Cape Kaliakra, situated on the north Bulgarian Black Sea coast, has long been the focus of local myths and legends. This scenic, grassy peninsula may appear calm today, but in the past it has seen temples and fortresses, bloody battles, massacres and mass suicide, as well as one of the fiercest naval battles the Black Sea has ever known.
Long before the 1791 Battle of Cape Kalikra brought an end to the Russo-Turkish War, Kaliakra was settled by a Thracian tribe known as the Tirizi sometime around the 4th century BC. This stretch of coastline would later be successively occupied by the Romans, the Byzantines, the Bulgarian Empire, the Ottoman Empire and the Kingdom of Romania.
There are many stories attached to Cape Kaliakra, some of which are remembered better than others. It is said that King Lysimachus – ruler of Thrace, and heir to Alexander the Great – built his capital here on the cliff. He brought back fine treasures won in campaigns against the Persians, and some say that these remain hidden in caves along the headland to this day.

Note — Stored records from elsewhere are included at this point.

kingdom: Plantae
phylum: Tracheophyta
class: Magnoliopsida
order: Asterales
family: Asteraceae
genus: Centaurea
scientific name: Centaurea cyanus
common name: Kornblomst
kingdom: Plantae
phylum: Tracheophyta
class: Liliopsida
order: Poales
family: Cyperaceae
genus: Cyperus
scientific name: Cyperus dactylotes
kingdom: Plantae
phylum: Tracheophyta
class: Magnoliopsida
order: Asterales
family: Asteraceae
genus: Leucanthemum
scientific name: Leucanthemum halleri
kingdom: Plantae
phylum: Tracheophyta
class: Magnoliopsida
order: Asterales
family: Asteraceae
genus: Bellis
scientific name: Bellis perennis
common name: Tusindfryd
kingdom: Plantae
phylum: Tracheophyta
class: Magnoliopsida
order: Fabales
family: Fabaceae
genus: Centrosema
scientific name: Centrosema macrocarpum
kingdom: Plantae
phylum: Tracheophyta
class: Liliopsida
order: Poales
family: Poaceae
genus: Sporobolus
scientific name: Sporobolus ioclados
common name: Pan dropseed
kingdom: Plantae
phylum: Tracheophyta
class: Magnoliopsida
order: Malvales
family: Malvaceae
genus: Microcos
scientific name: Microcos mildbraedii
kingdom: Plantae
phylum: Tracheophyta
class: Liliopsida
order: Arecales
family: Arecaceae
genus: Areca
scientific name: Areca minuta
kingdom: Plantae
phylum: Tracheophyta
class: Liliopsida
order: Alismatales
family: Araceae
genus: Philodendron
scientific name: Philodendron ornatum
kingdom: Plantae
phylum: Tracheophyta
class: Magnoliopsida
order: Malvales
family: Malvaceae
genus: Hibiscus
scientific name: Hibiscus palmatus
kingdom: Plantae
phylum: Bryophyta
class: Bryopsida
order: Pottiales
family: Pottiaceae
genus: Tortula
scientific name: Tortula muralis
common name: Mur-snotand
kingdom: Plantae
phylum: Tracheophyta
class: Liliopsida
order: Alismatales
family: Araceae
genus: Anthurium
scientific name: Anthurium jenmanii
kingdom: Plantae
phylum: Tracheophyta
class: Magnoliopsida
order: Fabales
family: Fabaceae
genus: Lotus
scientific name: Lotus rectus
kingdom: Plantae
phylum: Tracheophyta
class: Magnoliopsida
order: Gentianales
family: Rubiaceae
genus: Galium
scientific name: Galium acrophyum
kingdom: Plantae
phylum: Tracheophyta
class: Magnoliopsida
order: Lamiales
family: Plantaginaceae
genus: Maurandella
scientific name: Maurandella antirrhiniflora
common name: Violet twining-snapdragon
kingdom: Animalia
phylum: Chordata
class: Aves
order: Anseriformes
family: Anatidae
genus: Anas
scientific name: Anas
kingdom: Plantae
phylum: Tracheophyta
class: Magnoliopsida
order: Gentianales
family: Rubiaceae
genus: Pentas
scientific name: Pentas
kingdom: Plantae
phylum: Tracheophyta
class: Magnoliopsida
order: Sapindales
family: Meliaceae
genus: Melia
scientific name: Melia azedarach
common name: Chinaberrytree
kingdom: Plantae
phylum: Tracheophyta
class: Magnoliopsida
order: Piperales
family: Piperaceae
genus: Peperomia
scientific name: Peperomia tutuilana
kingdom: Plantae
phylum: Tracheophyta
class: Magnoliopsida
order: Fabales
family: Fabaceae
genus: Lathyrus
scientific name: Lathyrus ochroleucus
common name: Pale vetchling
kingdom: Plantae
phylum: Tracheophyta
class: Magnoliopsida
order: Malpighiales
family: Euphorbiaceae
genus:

Perhaps the saddest story linked to this peninsula, however, is that of 40 maidens who threw themselves from the cliff to die on the rocks 70m below. In the late 14th century Bulgaria was invaded by the Ottoman Empire and countless people were massacred. To avoid being raped by the Turkish soldiers – or sent back to serve in the Sultan’s harem at Constantinople – the girls tied their hair together and jumped from the tip of Cape Kaliakra.